Directions:
Reproduce word for word the passage on the Root River watershed monitoring project, from "The RRFSP project" up to and including "planning and delivery.".

Text provided:
The RRFSP project uses both edge-of-field and in-stream monitoring to characterize water quality in three study areas within the Root River watershed. Through outreach activities and one-on-one meetings the results are discussed with farmers, landowners, fertilizer dealers, water managers and community leaders to promote an advanced level of conservation planning and delivery.

The lessons learned from the first seven years of monitoring and the stories of three farmers are shared in the following video released in 2018.

The purpose of this project is to conduct intensive surface and groundwater monitoring at multiple scales in order to provide an assessment of the amount and sources of nutrients and sediment delivered to the watershed outlet and also to determine the effectiveness of agricultural conservation practices.

Data:
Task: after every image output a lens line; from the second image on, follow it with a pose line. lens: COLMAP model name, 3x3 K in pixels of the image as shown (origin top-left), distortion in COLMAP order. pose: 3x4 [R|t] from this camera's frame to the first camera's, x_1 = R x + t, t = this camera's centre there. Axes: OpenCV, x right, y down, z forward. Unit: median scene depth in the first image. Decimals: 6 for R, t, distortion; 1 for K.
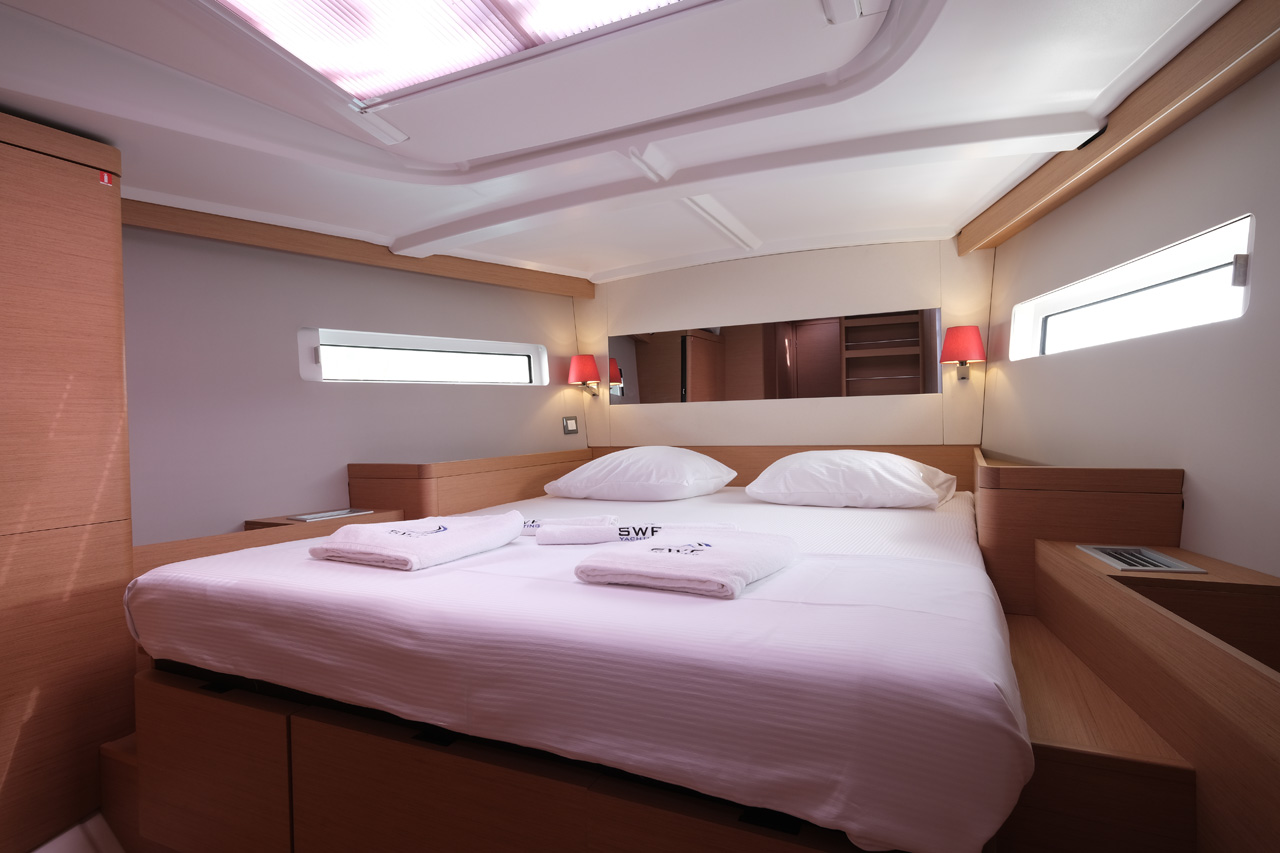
lens RADIAL K [[670.3, 0, 640.0], [0, 670.3, 426.5], [0, 0, 1]] dist [-0.003347, 0.000164]
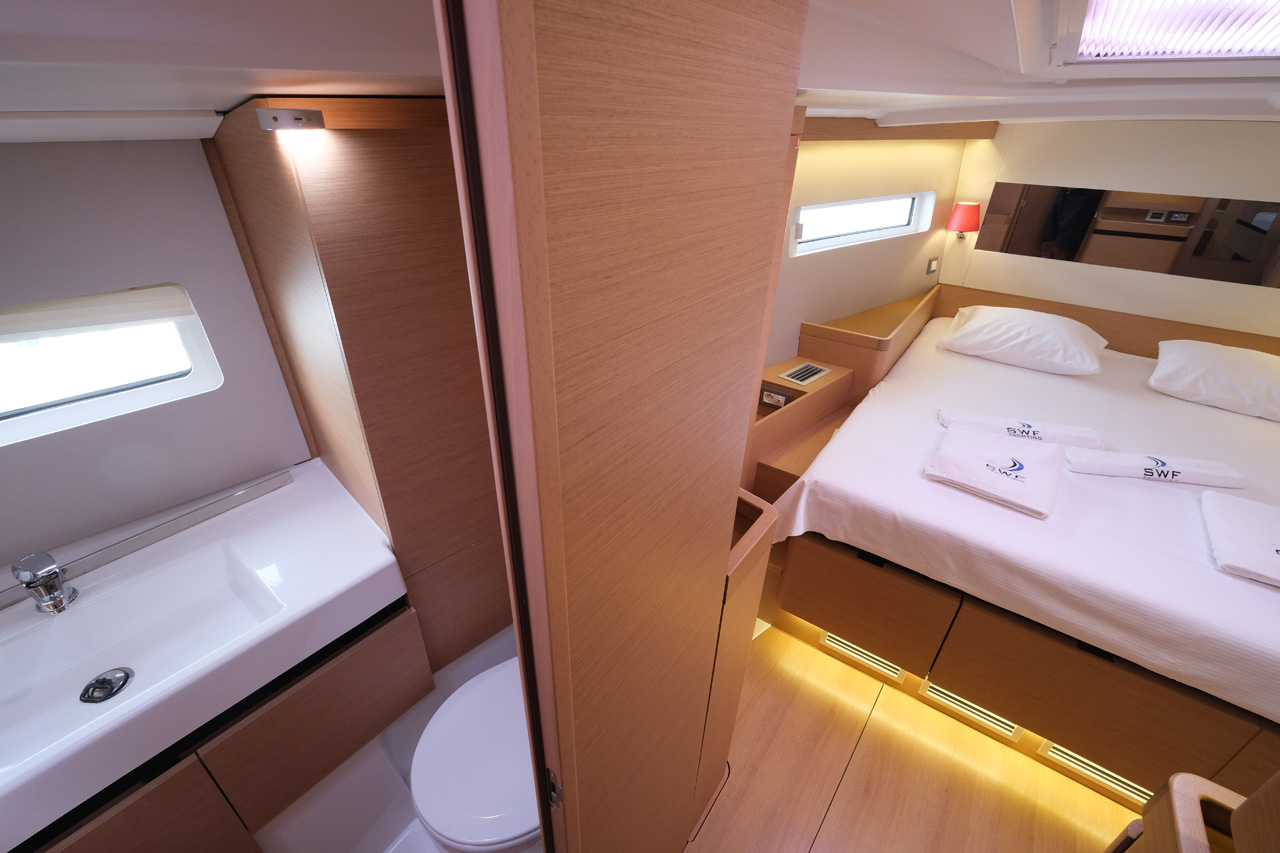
lens RADIAL K [[551.3, 0, 658.5], [0, 551.3, 432.1], [0, 0, 1]] dist [-0.001372, 0.000071]
pose [[0.984660, 0.124780, -0.121960, -0.611422], [-0.050488, 0.872836, 0.485396, -0.275285], [0.167019, -0.471792, 0.865746, -0.017943]]
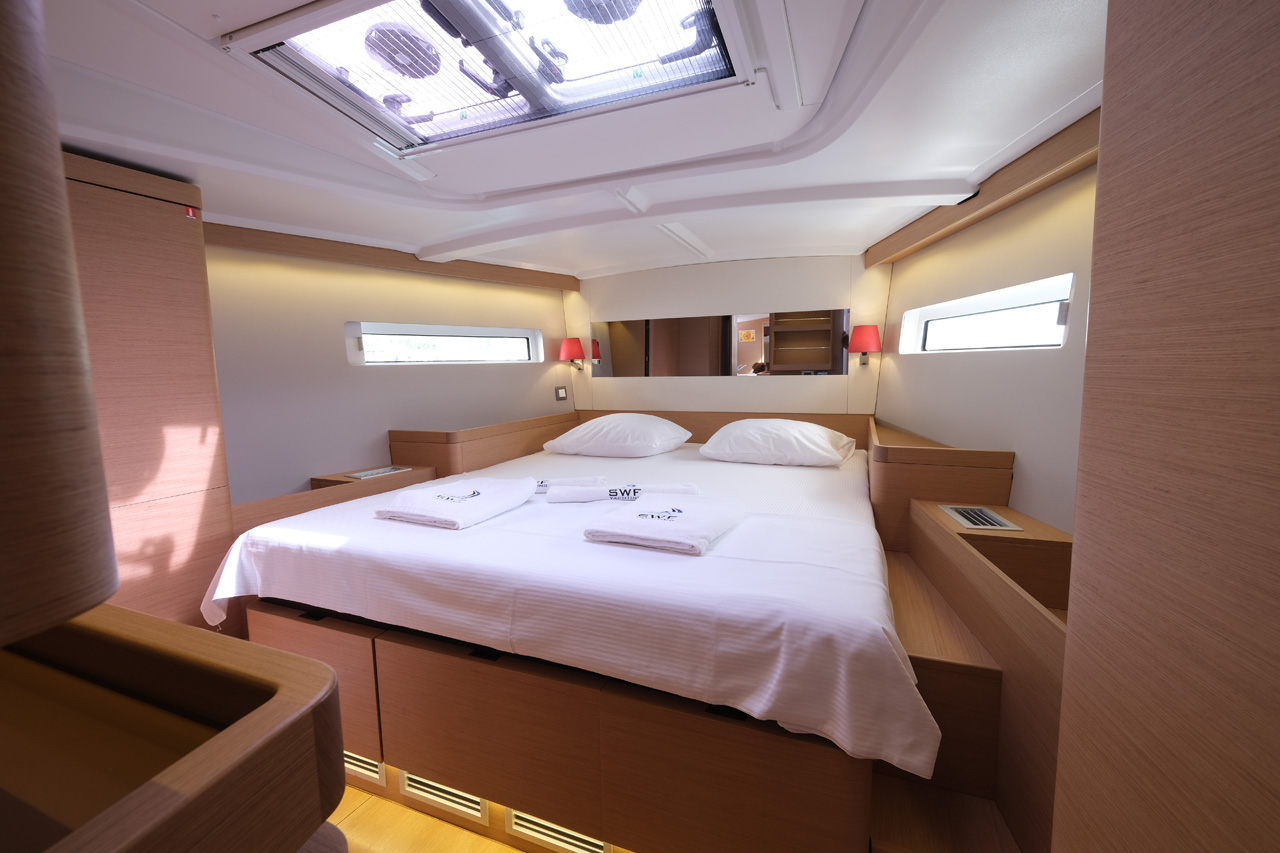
lens RADIAL K [[538.4, 0, 640.0], [0, 538.4, 426.5], [0, 0, 1]] dist [-0.009098, 0.000747]
pose [[0.998069, 0.001506, 0.062105, -0.027558], [-0.007379, 0.995502, 0.094448, -0.056829], [-0.061683, -0.094723, 0.993591, -0.042059]]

Solution for this task:
The RRFSP project uses both edge-of-field and in-stream monitoring to characterize water quality in three study areas within the Root River watershed. Through outreach activities and one-on-one meetings the results are discussed with farmers, landowners, fertilizer dealers, water managers and community leaders to promote an advanced level of conservation planning and delivery.